### Task brief
Restate all entries exactly. Skip the images.

(Supplied data)

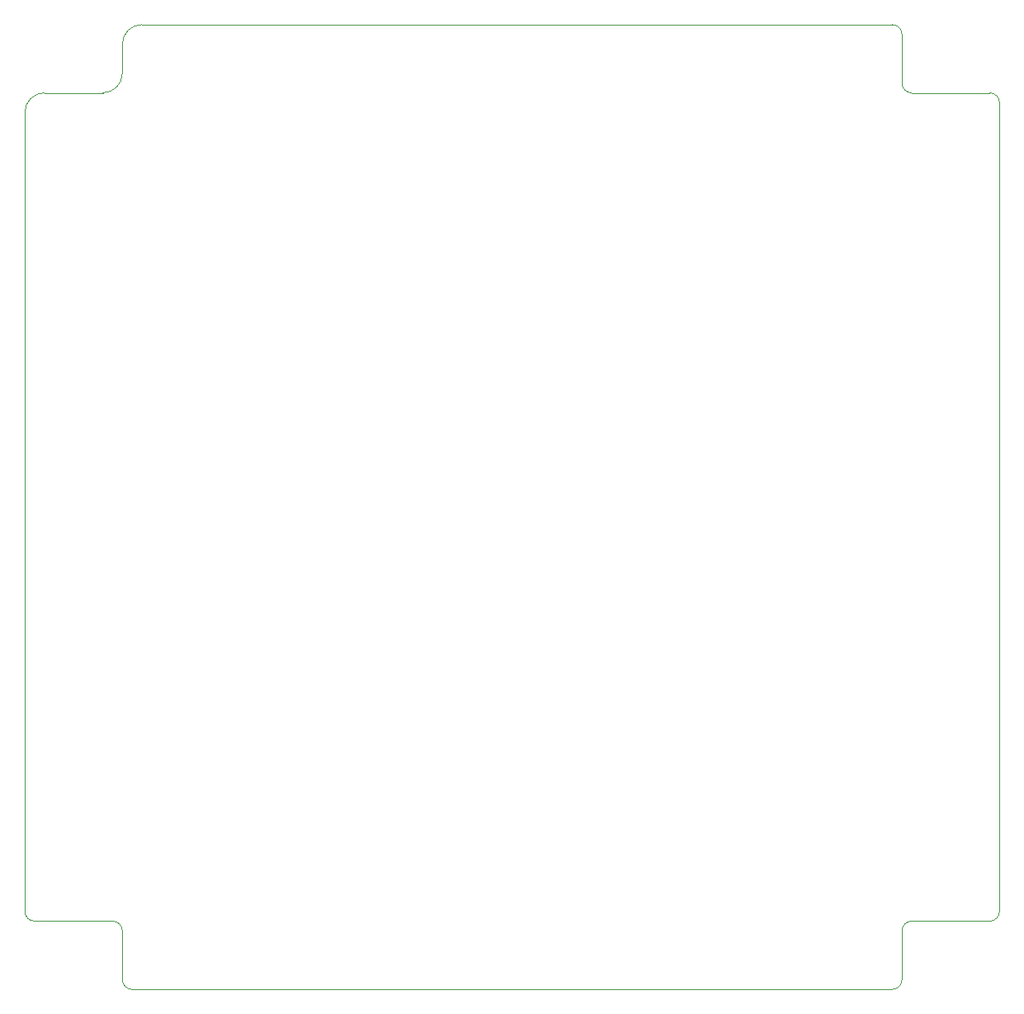
<source format=gbr>
%TF.GenerationSoftware,KiCad,Pcbnew,(6.0.4)*%
%TF.CreationDate,2023-03-28T21:24:44-04:00*%
%TF.ProjectId,PD_HV,50445f48-562e-46b6-9963-61645f706362,rev?*%
%TF.SameCoordinates,Original*%
%TF.FileFunction,Legend,Bot*%
%TF.FilePolarity,Positive*%
%FSLAX46Y46*%
G04 Gerber Fmt 4.6, Leading zero omitted, Abs format (unit mm)*
G04 Created by KiCad (PCBNEW (6.0.4)) date 2023-03-28 21:24:44*
%MOMM*%
%LPD*%
G01*
G04 APERTURE LIST*
%TA.AperFunction,Profile*%
%ADD10C,0.100000*%
%TD*%
G04 APERTURE END LIST*
D10*
X75000000Y-129000000D02*
X83000000Y-129000000D01*
X84000000Y-135000000D02*
G75*
G03*
X85000000Y-136000000I1000000J0D01*
G01*
X165000000Y-129000000D02*
G75*
G03*
X164000000Y-130000000I0J-1000000D01*
G01*
X164000000Y-43000000D02*
X164000000Y-38000000D01*
X76000000Y-44000000D02*
G75*
G03*
X74000000Y-46000000I0J-2000000D01*
G01*
X164000000Y-135000000D02*
X164000000Y-130000000D01*
X82000000Y-44000000D02*
G75*
G03*
X84000000Y-42000000I0J2000000D01*
G01*
X84000000Y-130000000D02*
G75*
G03*
X83000000Y-129000000I-1000000J0D01*
G01*
X164000000Y-43000000D02*
G75*
G03*
X165000000Y-44000000I1000000J0D01*
G01*
X163000000Y-37000000D02*
X86000000Y-37000000D01*
X84000000Y-130000000D02*
X84000000Y-135000000D01*
X173000000Y-44000000D02*
X165000000Y-44000000D01*
X86000000Y-37000000D02*
G75*
G03*
X84000000Y-39000000I0J-2000000D01*
G01*
X163000000Y-136000000D02*
G75*
G03*
X164000000Y-135000000I0J1000000D01*
G01*
X173000000Y-129000000D02*
G75*
G03*
X174000000Y-128000000I0J1000000D01*
G01*
X174000000Y-128000000D02*
X174000000Y-45000000D01*
X84000000Y-39000000D02*
X84000000Y-42000000D01*
X85000000Y-136000000D02*
X163000000Y-136000000D01*
X82000000Y-44000000D02*
X76000000Y-44000000D01*
X74000000Y-128000000D02*
G75*
G03*
X75000000Y-129000000I1000000J0D01*
G01*
X174000000Y-45000000D02*
G75*
G03*
X173000000Y-44000000I-1000000J0D01*
G01*
X74000000Y-46000000D02*
X74000000Y-128000000D01*
X165000000Y-129000000D02*
X173000000Y-129000000D01*
X164000000Y-38000000D02*
G75*
G03*
X163000000Y-37000000I-1000000J0D01*
G01*
M02*

</source>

(End Supplied data)

### Written response
<source format=gbr>
%TF.GenerationSoftware,KiCad,Pcbnew,(6.0.4)*%
%TF.CreationDate,2023-03-28T21:24:44-04:00*%
%TF.ProjectId,PD_HV,50445f48-562e-46b6-9963-61645f706362,rev?*%
%TF.SameCoordinates,Original*%
%TF.FileFunction,Legend,Bot*%
%TF.FilePolarity,Positive*%
%FSLAX46Y46*%
G04 Gerber Fmt 4.6, Leading zero omitted, Abs format (unit mm)*
G04 Created by KiCad (PCBNEW (6.0.4)) date 2023-03-28 21:24:44*
%MOMM*%
%LPD*%
G01*
G04 APERTURE LIST*
%TA.AperFunction,Profile*%
%ADD10C,0.100000*%
%TD*%
G04 APERTURE END LIST*
D10*
X75000000Y-129000000D02*
X83000000Y-129000000D01*
X84000000Y-135000000D02*
G75*
G03*
X85000000Y-136000000I1000000J0D01*
G01*
X165000000Y-129000000D02*
G75*
G03*
X164000000Y-130000000I0J-1000000D01*
G01*
X164000000Y-43000000D02*
X164000000Y-38000000D01*
X76000000Y-44000000D02*
G75*
G03*
X74000000Y-46000000I0J-2000000D01*
G01*
X164000000Y-135000000D02*
X164000000Y-130000000D01*
X82000000Y-44000000D02*
G75*
G03*
X84000000Y-42000000I0J2000000D01*
G01*
X84000000Y-130000000D02*
G75*
G03*
X83000000Y-129000000I-1000000J0D01*
G01*
X164000000Y-43000000D02*
G75*
G03*
X165000000Y-44000000I1000000J0D01*
G01*
X163000000Y-37000000D02*
X86000000Y-37000000D01*
X84000000Y-130000000D02*
X84000000Y-135000000D01*
X173000000Y-44000000D02*
X165000000Y-44000000D01*
X86000000Y-37000000D02*
G75*
G03*
X84000000Y-39000000I0J-2000000D01*
G01*
X163000000Y-136000000D02*
G75*
G03*
X164000000Y-135000000I0J1000000D01*
G01*
X173000000Y-129000000D02*
G75*
G03*
X174000000Y-128000000I0J1000000D01*
G01*
X174000000Y-128000000D02*
X174000000Y-45000000D01*
X84000000Y-39000000D02*
X84000000Y-42000000D01*
X85000000Y-136000000D02*
X163000000Y-136000000D01*
X82000000Y-44000000D02*
X76000000Y-44000000D01*
X74000000Y-128000000D02*
G75*
G03*
X75000000Y-129000000I1000000J0D01*
G01*
X174000000Y-45000000D02*
G75*
G03*
X173000000Y-44000000I-1000000J0D01*
G01*
X74000000Y-46000000D02*
X74000000Y-128000000D01*
X165000000Y-129000000D02*
X173000000Y-129000000D01*
X164000000Y-38000000D02*
G75*
G03*
X163000000Y-37000000I-1000000J0D01*
G01*
M02*

</source>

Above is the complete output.